Espruino works nicely on these as micro python can't do Bluetooth on it.


I'm not familiar with Espruino (love the form-factor of the pico though!), but this page [1] only mentions BLE in the context of programming the device. Are you sure it has a driver / library to support the micro:bit BLE?

[1] http://www.espruino.com/MicroBit


Yes you can but it's early days so I'm sure there's more that needs work - http://www.espruino.com/Reference#NRF

Someone had to ask [further](http://forum.espruino.com/conversations/284474/#comment12898...)

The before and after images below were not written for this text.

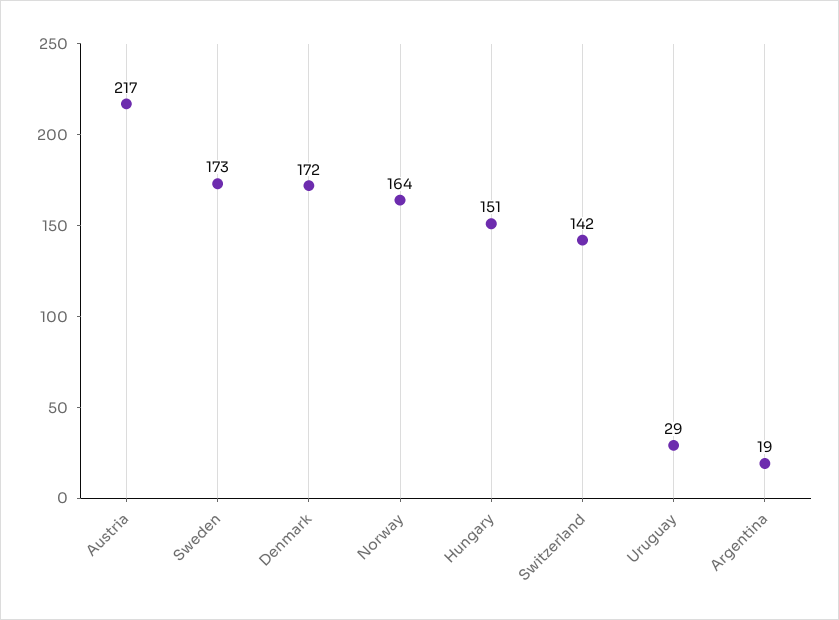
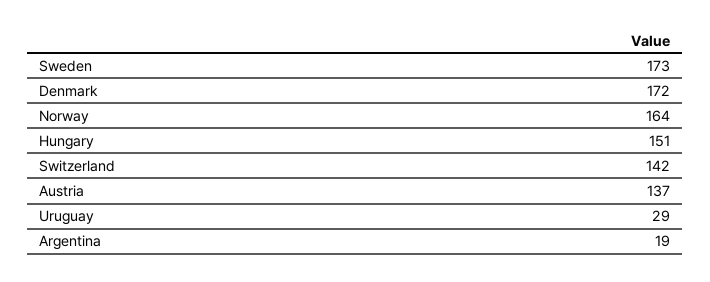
  {
-   "Austria": 217,
+   "Austria": 137,
    "Sweden": 173,
    "Denmark": 172,
    "Norway": 164,
    "Hungary": 151,
    "Switzerland": 142,
    "Uruguay": 29,
    "Argentina": 19
  }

Is there any normal way to code for those or are they bound to those microsoft editors like presented on their website? Maybe even arduino compatible?

I would hate to spend money and yet another windows exclusive gadget.


They're not microsoft editors, they're web editors. But you can also use micropython, try https://github.com/ntoll/mu

Gives you a REPL, but you lose Bluetooth


Available for £13 when you order 90. So you pay more than £1000!


Available for £13 when you order 1! https://shop.pimoroni.com/products/microbit


Full vendor list:

Preordering has started.

'For delivery in July'

CPC Farnell for bulk (school etc.) orders: http://cpc.farnell.com/bbc-microbit

Other stockists:

Kitronik: https://kitronik.co.uk/microbitpreorder

Pimoroni: https://shop.pimoroni.com/products/microbit

The Pi Hut: https://thepihut.com/collections/microbit

Technology Will Save Us: https://www.techwillsaveus.com/shop/microbit/

Sciencescope: https://sciencescope.uk/product/bbc-microbit


They're currently available on eBay for ridiculous prices.